[Dataset items]
* * *
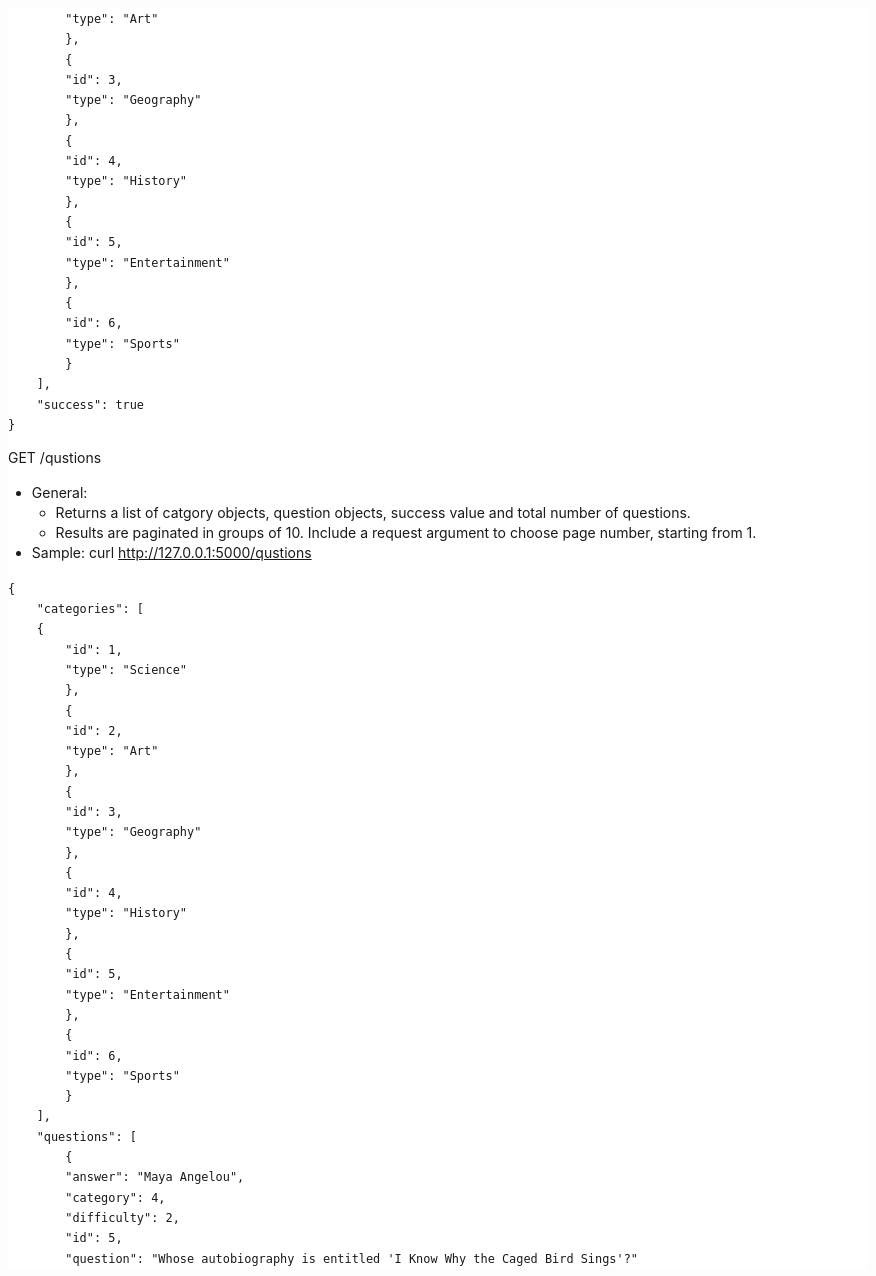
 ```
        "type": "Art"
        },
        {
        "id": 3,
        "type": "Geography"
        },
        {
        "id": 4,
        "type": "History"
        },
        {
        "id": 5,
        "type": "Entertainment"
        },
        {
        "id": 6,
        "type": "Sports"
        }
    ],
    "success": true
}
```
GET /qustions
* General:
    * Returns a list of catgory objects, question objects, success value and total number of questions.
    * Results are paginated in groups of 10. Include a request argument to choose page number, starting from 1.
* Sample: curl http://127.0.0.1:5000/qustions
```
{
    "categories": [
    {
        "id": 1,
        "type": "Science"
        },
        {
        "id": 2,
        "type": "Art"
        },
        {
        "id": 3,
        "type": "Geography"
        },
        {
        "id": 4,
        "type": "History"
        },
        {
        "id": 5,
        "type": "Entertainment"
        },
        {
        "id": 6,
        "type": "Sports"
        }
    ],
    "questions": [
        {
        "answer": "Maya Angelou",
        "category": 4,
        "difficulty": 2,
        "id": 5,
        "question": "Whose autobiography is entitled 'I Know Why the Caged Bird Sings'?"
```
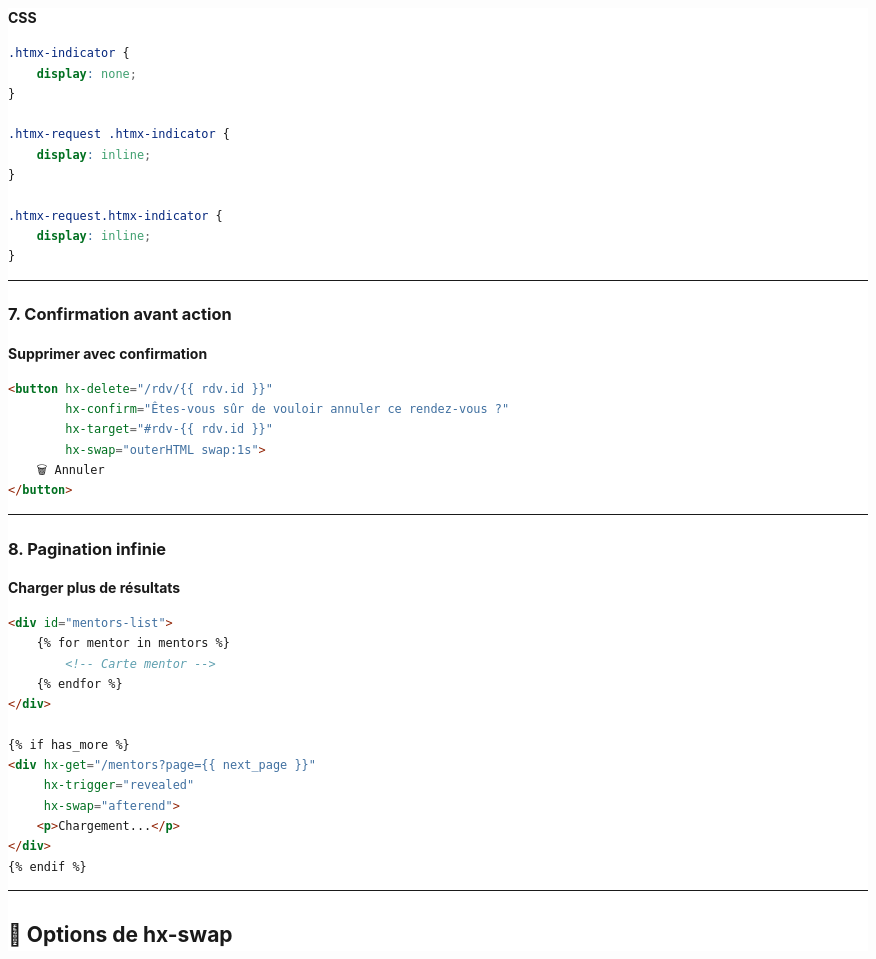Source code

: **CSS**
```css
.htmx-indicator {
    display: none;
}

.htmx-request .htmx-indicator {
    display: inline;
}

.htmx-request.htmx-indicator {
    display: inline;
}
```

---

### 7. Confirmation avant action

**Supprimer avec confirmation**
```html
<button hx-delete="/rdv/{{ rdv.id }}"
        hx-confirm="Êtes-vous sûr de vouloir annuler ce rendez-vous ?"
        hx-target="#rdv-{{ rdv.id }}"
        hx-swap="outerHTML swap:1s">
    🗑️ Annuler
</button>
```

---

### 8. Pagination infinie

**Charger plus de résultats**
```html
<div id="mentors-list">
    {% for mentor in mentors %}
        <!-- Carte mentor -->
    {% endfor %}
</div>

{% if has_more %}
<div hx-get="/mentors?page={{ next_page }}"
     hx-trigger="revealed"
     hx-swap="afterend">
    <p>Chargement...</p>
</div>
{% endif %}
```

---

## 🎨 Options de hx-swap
* * *
What the task asks: For each line in the entries that contains the string "page", make a copy.

Task result:
    * Results are paginated in groups of 10. Include a request argument to choose page number, starting from 1.
<div hx-get="/mentors?page={{ next_page }}"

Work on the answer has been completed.